On Friday, 22 December 2017 at 10:06:18 UTC, Joakim wrote:
This one of the main strengths of D, it is what Walter focuses
on, yet I have seen almost nothing on the D blog talking about
this. What brought me to emphasize this today is this recent
post about how long it takes to compile the mostly-C++ Chromium
web browser and the reddit discussion about it:
https://lobste.rs/s/iri1te/chromium_has_compilation_time_problem
https://www.reddit.com/r/programming/comments/7ktzog/chromium_has_a_compilation_time_problem/
I'm tempted to call BS on that 6-7 hour build time, as I used
to contribute to the Chromium project, and I think it used to
take me 20 minutes for a release build in a FreeBSD jail on a
fairly weak, 2008-vintage mini-desktop, a dual-core Celeron
with 2 GBs of RAM (don't hold me to that build time, just a
vague recollection, but probably in the ballpark). Of course,
the last time I built Chromium was more than 5 years ago, and a
lot has likely changed since then, such as now using LTO to
speed up the browser apparently, and maybe the
cross-compilation toolchain for ARM is slower, though others
note similar times for native x64 compilation also.

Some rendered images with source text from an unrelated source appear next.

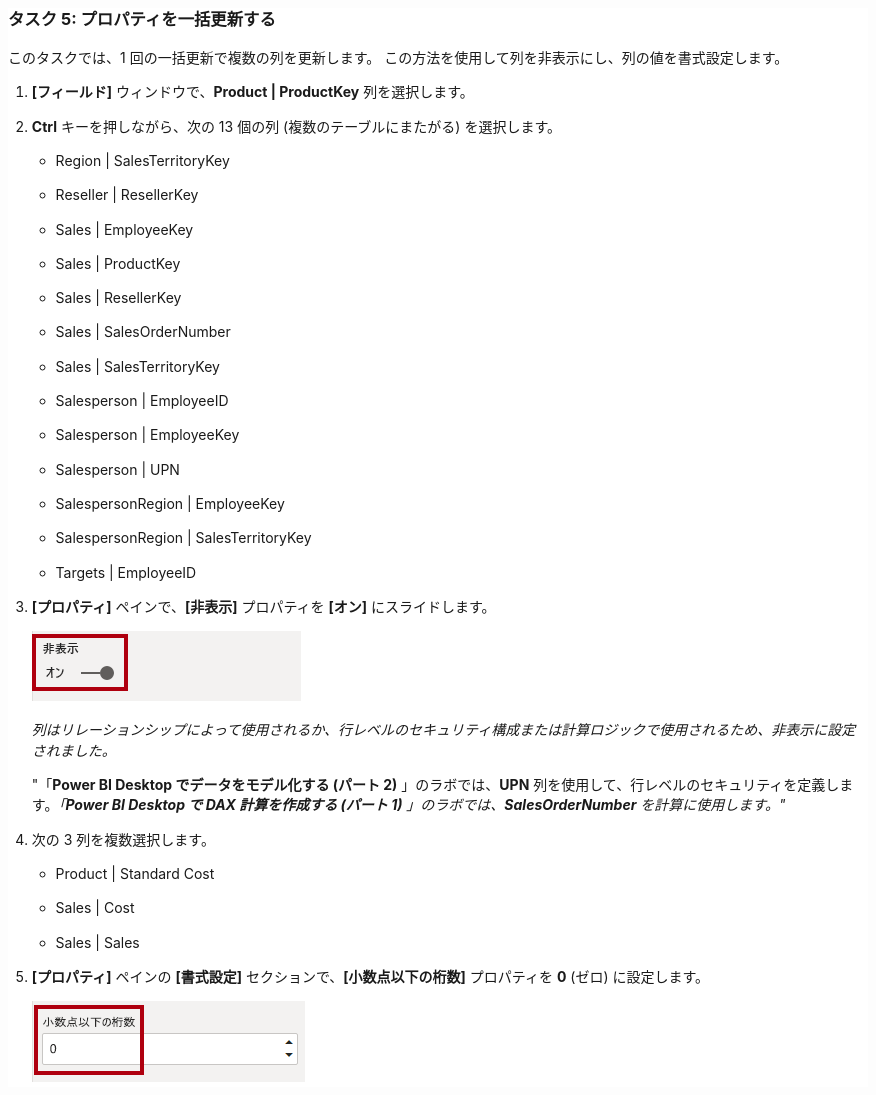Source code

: ### <a name="task-5-bulk-update-properties"></a>**タスク 5: プロパティを一括更新する**

このタスクでは、1 回の一括更新で複数の列を更新します。 この方法を使用して列を非表示にし、列の値を書式設定します。

1. **[フィールド]** ウィンドウで、**Product \| ProductKey** 列を選択します。

2. **Ctrl** キーを押しながら、次の 13 個の列 (複数のテーブルにまたがる) を選択します。

    - Region \| SalesTerritoryKey

    - Reseller \| ResellerKey

    - Sales \| EmployeeKey
    
    - Sales \| ProductKey

    - Sales \| ResellerKey

    - Sales \| SalesOrderNumber

    - Sales \| SalesTerritoryKey

    - Salesperson \| EmployeeID

    - Salesperson \| EmployeeKey

    - Salesperson \| UPN

    - SalespersonRegion \| EmployeeKey

    - SalespersonRegion \| SalesTerritoryKey

    - Targets \| EmployeeID

3. **[プロパティ]** ペインで、**[非表示]** プロパティを **[オン]** にスライドします。

    ![画像 355](Linked_image_Files/03-configure-data-model-in-power-bi-desktop_image38.png)

    *列はリレーションシップによって使用されるか、行レベルのセキュリティ構成または計算ロジックで使用されるため、非表示に設定されました。*

    "「**Power BI Desktop でデータをモデル化する (パート 2)** 」のラボでは、**UPN** 列を使用して、行レベルのセキュリティを定義します。*「**Power BI Desktop で DAX 計算を作成する (パート 1)** 」のラボでは、**SalesOrderNumber** を計算に使用します。"*

4. 次の 3 列を複数選択します。

    - Product \| Standard Cost

    - Sales \| Cost

    - Sales \| Sales

5. **[プロパティ]** ペインの **[書式設定]** セクションで、**[小数点以下の桁数]** プロパティを **0** (ゼロ) に設定します。

    ![画像 356](Linked_image_Files/03-configure-data-model-in-power-bi-desktop_image39.png)
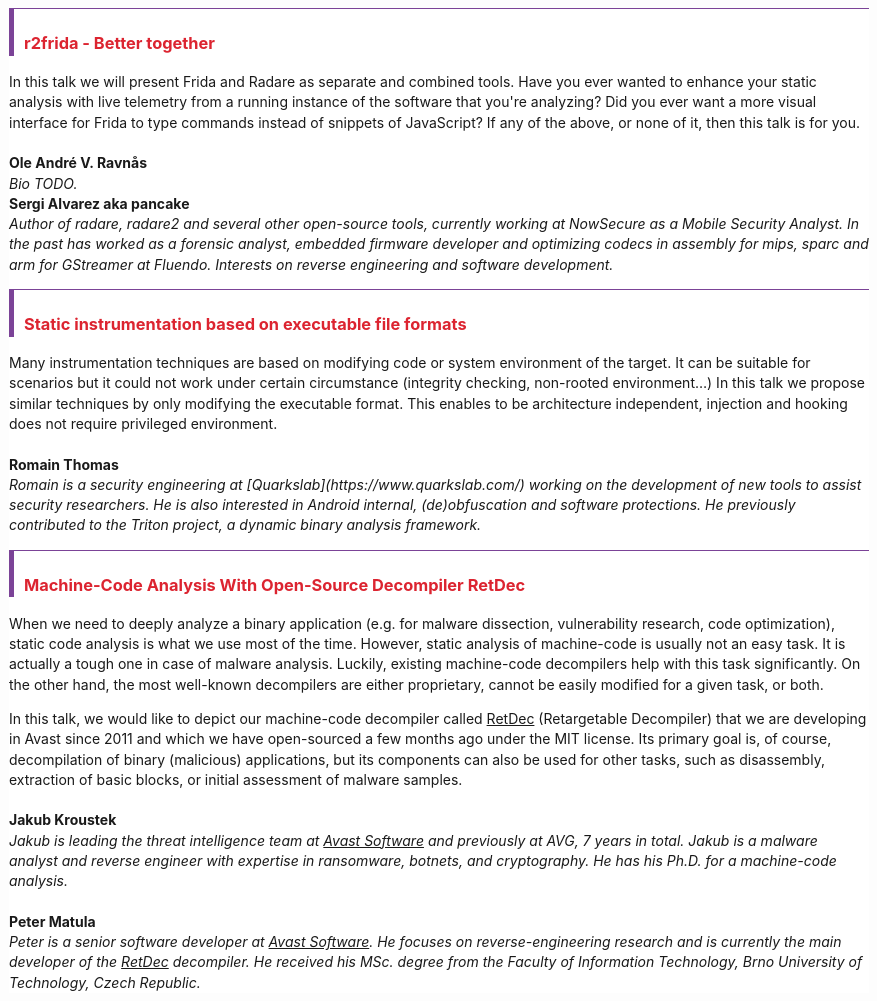 <a name="r2frida"></a>
<div style="border-left: 5px solid #7b4397;  border-top: 1px solid #7b4397; color: #dc2430; ; padding-left: 10px"> <h3><strong>r2frida - Better together</strong></h3></div>
In this talk we will present Frida and Radare as separate and combined tools. Have you ever wanted to enhance your static analysis with live telemetry from a running instance of the software that you're analyzing? Did you ever want a more visual interface for Frida to type commands instead of snippets of JavaScript? If any of the above, or none of it, then this talk is for you.
<br /><br />
<strong>Ole André V. Ravnås</strong>
<br />
<i>Bio TODO.</i>
<br>
<strong>‎Sergi Alvarez aka pancake</strong>
<br />
<i>Author of radare, radare2 and several other open-source tools, currently working at NowSecure as a Mobile Security Analyst. In the past has worked as a forensic analyst, embedded firmware developer and optimizing codecs in assembly for mips, sparc and arm for GStreamer at Fluendo. Interests on reverse engineering and software development.</i>

<a name="instrumentation"></a>
<div style="border-left: 5px solid #7b4397;  border-top: 1px solid #7b4397; color: #dc2430; ; padding-left: 10px"> <h3><strong>Static instrumentation based on executable file formats</strong></h3></div>
Many instrumentation techniques are based on modifying code or system environment of the target. It can be suitable for scenarios but it could not work under certain circumstance (integrity checking, non-rooted environment…) In this talk we propose similar techniques by only modifying the executable format. This enables to be architecture independent, injection and hooking does not require privileged environment.
<br /><br />
<strong>Romain Thomas</strong>
<br />
<i>Romain is a security engineering at [Quarkslab](https://www.quarkslab.com/) working on the development of new tools to assist security researchers. He is also interested in Android internal, (de)obfuscation and software protections. He previously contributed to the Triton project, a dynamic binary analysis framework.</i>

<a name="retdec"></a>
<div style="border-left: 5px solid #7b4397;  border-top: 1px solid #7b4397; color: #dc2430; ; padding-left: 10px"> <h3><strong>Machine-Code Analysis With Open-Source Decompiler RetDec</strong></h3></div>
When we need to deeply analyze a binary application (e.g. for malware dissection, vulnerability research, code optimization), static code analysis is what we use most of the time. However, static analysis of machine-code is usually not an easy task. It is actually a tough one in case of malware analysis. Luckily, existing machine-code decompilers help with this task significantly. On the other hand, the most well-known decompilers are either proprietary, cannot be easily modified for a given task, or both.

In this talk, we would like to depict our machine-code decompiler called [RetDec](https://retdec.com/) (Retargetable Decompiler) that we are developing in Avast since 2011 and which we have open-sourced a few months ago under the MIT license. Its primary goal is, of course, decompilation of binary (malicious) applications, but its components can also be used for other tasks, such as disassembly, extraction of basic blocks, or initial assessment of malware samples.
<br /><br />
<strong>Jakub Kroustek</strong>
<br />
<i>Jakub is leading the threat intelligence team at [Avast Software](https://www.avast.com) and previously at AVG, 7 years in total. Jakub is a malware analyst and reverse engineer with expertise in ransomware, botnets, and cryptography. He has his Ph.D. for a machine-code analysis.</i>
<br /><br />
<strong>Peter Matula</strong>
<br />
<i>Peter is a senior software developer at [Avast Software](https://www.avast.com). He focuses on reverse-engineering research and is currently the main developer of the [RetDec](https://retdec.com/) decompiler. He received his MSc. degree from the Faculty of Information Technology, Brno University of Technology, Czech Republic.</i>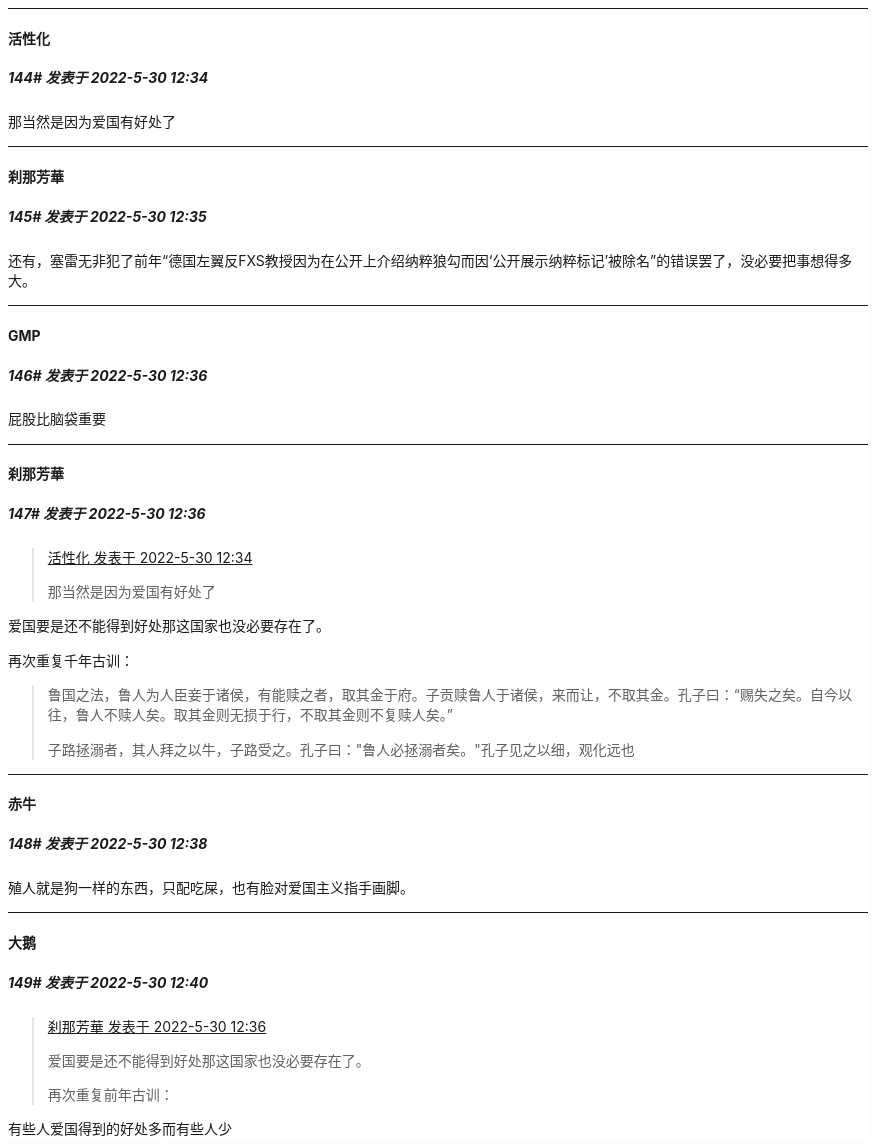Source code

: *****

####  活性化  
##### 144#       发表于 2022-5-30 12:34

那当然是因为爱国有好处了

*****

####  刹那芳華  
##### 145#       发表于 2022-5-30 12:35

还有，塞雷无非犯了前年“德国左翼反FXS教授因为在公开上介绍纳粹狼勾而因‘公开展示纳粹标记’被除名”的错误罢了，没必要把事想得多大。

*****

####  GMP  
##### 146#       发表于 2022-5-30 12:36

屁股比脑袋重要

*****

####  刹那芳華  
##### 147#       发表于 2022-5-30 12:36

<blockquote><a href="httphttps://bbs.saraba1st.com/2b/forum.php?mod=redirect&amp;goto=findpost&amp;pid=56052406&amp;ptid=2072201" target="_blank">活性化 发表于 2022-5-30 12:34</a>

那当然是因为爱国有好处了</blockquote>
爱国要是还不能得到好处那这国家也没必要存在了。

再次重复千年古训： <blockquote>鲁国之法，鲁人为人臣妾于诸侯，有能赎之者，取其金于府。子贡赎鲁人于诸侯，来而让，不取其金。孔子曰：“赐失之矣。自今以往，鲁人不赎人矣。取其金则无损于行，不取其金则不复赎人矣。”

子路拯溺者，其人拜之以牛，子路受之。孔子曰："鲁人必拯溺者矣。"孔子见之以细，观化远也</blockquote>

*****

####  赤牛  
##### 148#       发表于 2022-5-30 12:38

殖人就是狗一样的东西，只配吃屎，也有脸对爱国主义指手画脚。

*****

####  大鹅  
##### 149#       发表于 2022-5-30 12:40

<blockquote><a href="httphttps://bbs.saraba1st.com/2b/forum.php?mod=redirect&amp;goto=findpost&amp;pid=56052440&amp;ptid=2072201" target="_blank">刹那芳華 发表于 2022-5-30 12:36</a>

爱国要是还不能得到好处那这国家也没必要存在了。

再次重复前年古训：</blockquote>
有些人爱国得到的好处多而有些人少
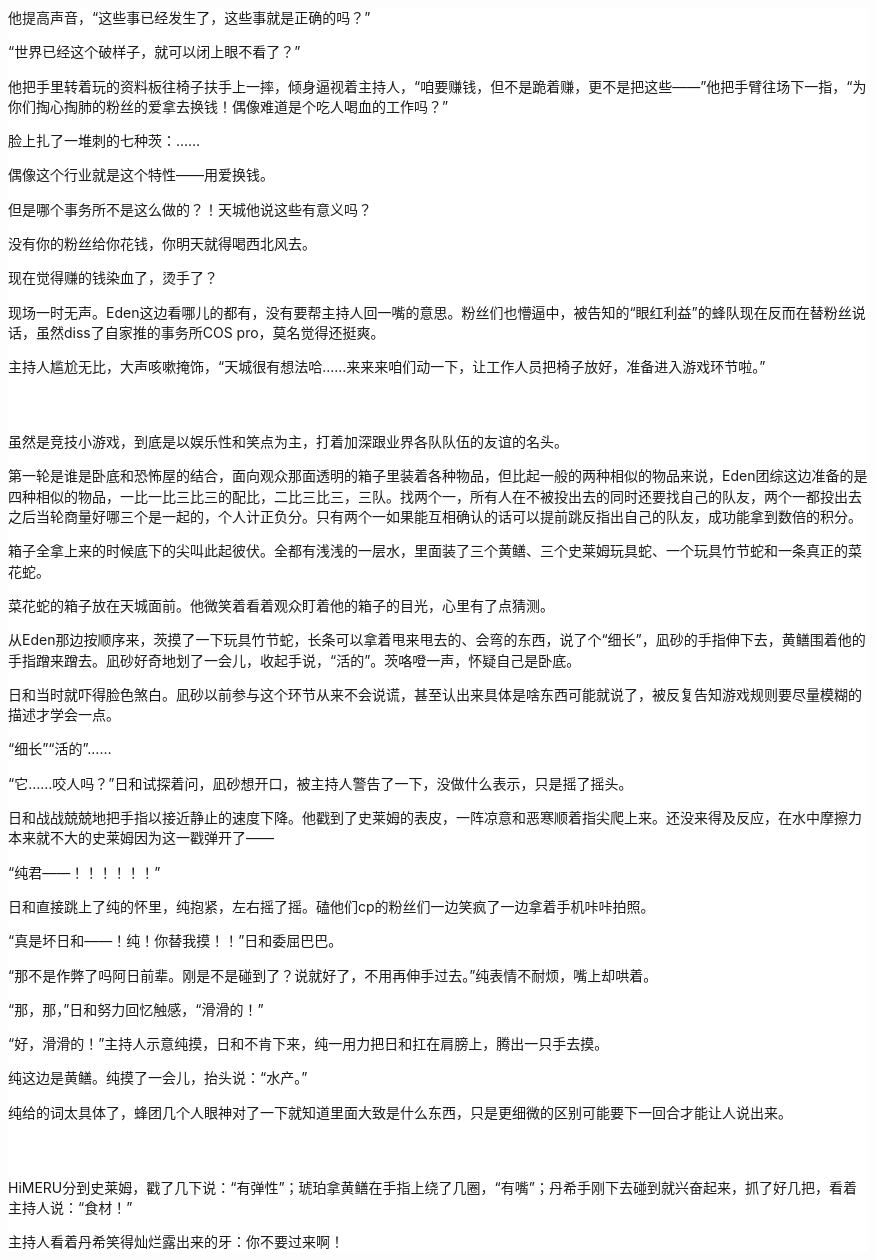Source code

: 他提高声音，“这些事已经发生了，这些事就是正确的吗？”

“世界已经这个破样子，就可以闭上眼不看了？”

他把手里转着玩的资料板往椅子扶手上一摔，倾身逼视着主持人，“咱要赚钱，但不是跪着赚，更不是把这些——”他把手臂往场下一指，“为你们掏心掏肺的粉丝的爱拿去换钱！偶像难道是个吃人喝血的工作吗？”

脸上扎了一堆刺的七种茨：……

偶像这个行业就是这个特性——用爱换钱。

但是哪个事务所不是这么做的？！天城他说这些有意义吗？

没有你的粉丝给你花钱，你明天就得喝西北风去。

现在觉得赚的钱染血了，烫手了？

现场一时无声。Eden这边看哪儿的都有，没有要帮主持人回一嘴的意思。粉丝们也懵逼中，被告知的“眼红利益”的蜂队现在反而在替粉丝说话，虽然diss了自家推的事务所COS pro，莫名觉得还挺爽。

主持人尴尬无比，大声咳嗽掩饰，“天城很有想法哈……来来来咱们动一下，让工作人员把椅子放好，准备进入游戏环节啦。”

<br>
<br>
虽然是竞技小游戏，到底是以娱乐性和笑点为主，打着加深跟业界各队队伍的友谊的名头。

第一轮是谁是卧底和恐怖屋的结合，面向观众那面透明的箱子里装着各种物品，但比起一般的两种相似的物品来说，Eden团综这边准备的是四种相似的物品，一比一比三比三的配比，二比三比三，三队。找两个一，所有人在不被投出去的同时还要找自己的队友，两个一都投出去之后当轮商量好哪三个是一起的，个人计正负分。只有两个一如果能互相确认的话可以提前跳反指出自己的队友，成功能拿到数倍的积分。

箱子全拿上来的时候底下的尖叫此起彼伏。全都有浅浅的一层水，里面装了三个黄鳝、三个史莱姆玩具蛇、一个玩具竹节蛇和一条真正的菜花蛇。

菜花蛇的箱子放在天城面前。他微笑着看着观众盯着他的箱子的目光，心里有了点猜测。

从Eden那边按顺序来，茨摸了一下玩具竹节蛇，长条可以拿着甩来甩去的、会弯的东西，说了个“细长”，凪砂的手指伸下去，黄鳝围着他的手指蹭来蹭去。凪砂好奇地划了一会儿，收起手说，“活的”。茨咯噔一声，怀疑自己是卧底。

日和当时就吓得脸色煞白。凪砂以前参与这个环节从来不会说谎，甚至认出来具体是啥东西可能就说了，被反复告知游戏规则要尽量模糊的描述才学会一点。

“细长”“活的”……

“它……咬人吗？”日和试探着问，凪砂想开口，被主持人警告了一下，没做什么表示，只是摇了摇头。

日和战战兢兢地把手指以接近静止的速度下降。他戳到了史莱姆的表皮，一阵凉意和恶寒顺着指尖爬上来。还没来得及反应，在水中摩擦力本来就不大的史莱姆因为这一戳弹开了——

“纯君——！！！！！！”

日和直接跳上了纯的怀里，纯抱紧，左右摇了摇。磕他们cp的粉丝们一边笑疯了一边拿着手机咔咔拍照。

“真是坏日和——！纯！你替我摸！！”日和委屈巴巴。

“那不是作弊了吗阿日前辈。刚是不是碰到了？说就好了，不用再伸手过去。”纯表情不耐烦，嘴上却哄着。

“那，那，”日和努力回忆触感，“滑滑的！”

“好，滑滑的！”主持人示意纯摸，日和不肯下来，纯一用力把日和扛在肩膀上，腾出一只手去摸。

纯这边是黄鳝。纯摸了一会儿，抬头说：“水产。”

纯给的词太具体了，蜂团几个人眼神对了一下就知道里面大致是什么东西，只是更细微的区别可能要下一回合才能让人说出来。

<br>
<br>
HiMERU分到史莱姆，戳了几下说：“有弹性”；琥珀拿黄鳝在手指上绕了几圈，“有嘴”；丹希手刚下去碰到就兴奋起来，抓了好几把，看着主持人说：“食材！”

主持人看着丹希笑得灿烂露出来的牙：你不要过来啊！
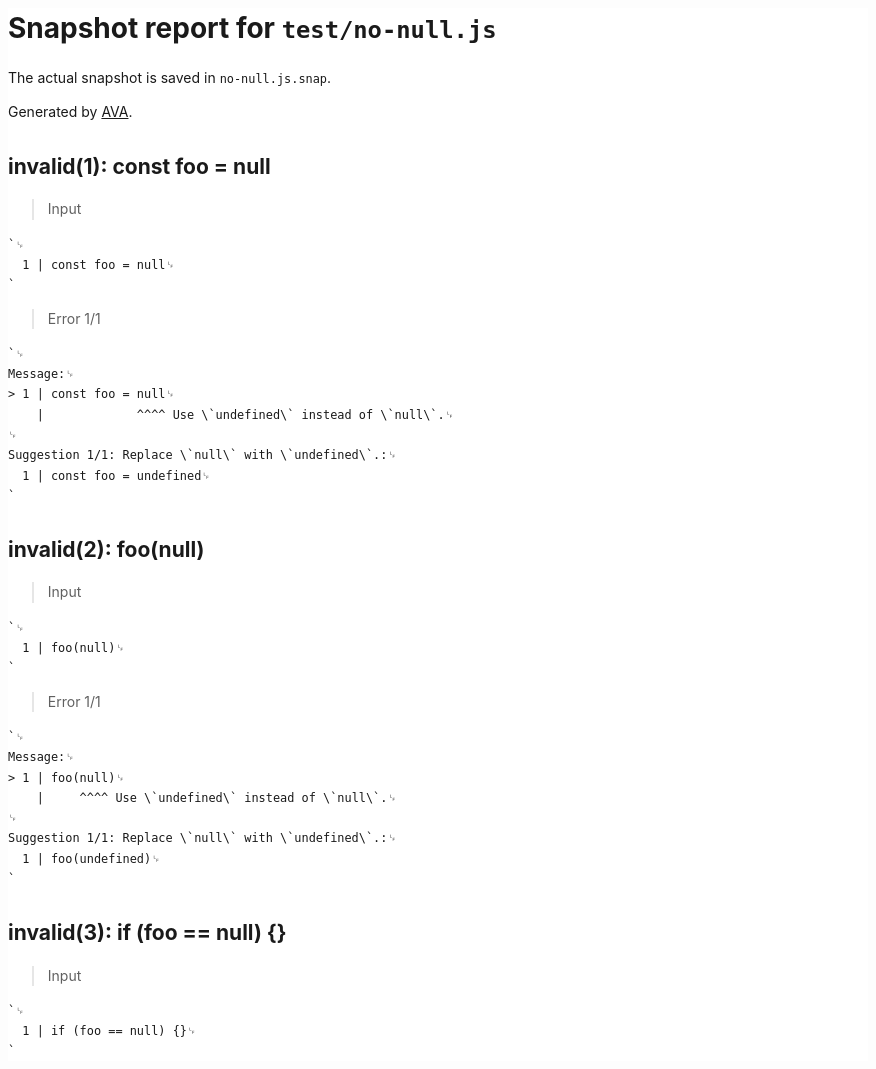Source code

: # Snapshot report for `test/no-null.js`

The actual snapshot is saved in `no-null.js.snap`.

Generated by [AVA](https://avajs.dev).

## invalid(1): const foo = null

> Input

    `␊
      1 | const foo = null␊
    `

> Error 1/1

    `␊
    Message:␊
    > 1 | const foo = null␊
        |             ^^^^ Use \`undefined\` instead of \`null\`.␊
    ␊
    Suggestion 1/1: Replace \`null\` with \`undefined\`.:␊
      1 | const foo = undefined␊
    `

## invalid(2): foo(null)

> Input

    `␊
      1 | foo(null)␊
    `

> Error 1/1

    `␊
    Message:␊
    > 1 | foo(null)␊
        |     ^^^^ Use \`undefined\` instead of \`null\`.␊
    ␊
    Suggestion 1/1: Replace \`null\` with \`undefined\`.:␊
      1 | foo(undefined)␊
    `

## invalid(3): if (foo == null) {}

> Input

    `␊
      1 | if (foo == null) {}␊
    `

That still implies a slowdown of 2-3 orders of magnitude over
the last 5 years, given the much more powerful hardware he's
using, which is nuts.
D really needs the community to write blog posts talking about
how fast it is, publicizing that there is an alternative to
these glacial build times: who wants to do this? It doesn't
need to be on the D blog, could just be on your personal blog,
but it is a message that really needs to be spread.
I thought D did market itself that way.
However, my experience has been that D has fast builds from
scratch, but is really really slow for incremental builds. Here's
the thing: personally I don't care about anything except
incremental builds. It's great that Phobos compiles in seconds
when I do a git fetch after months. Win! Oh wait, I'm working on
a bug, changed one character and it still takes the same amount
of time...
Given that I write D code every day now, this incremental
compilation situation is driving me nuts, and I'm definitely
going to do something about it.
It's getting so bad that the day at work I had to write C++ I was
happy. Because the edit-compile-link-test cycle was _faster_.
Think about that for a bit - I enjoyed writing C++ (!!! either it
or Scala are the slowest languages to compile ever) because I got
faster feedback. Epic fail.
It's also possible I use templates and CTFE more that the regular
D programmer. But... they're some of the main reasons I use D in
the first place! I don't want to write Java in D syntax.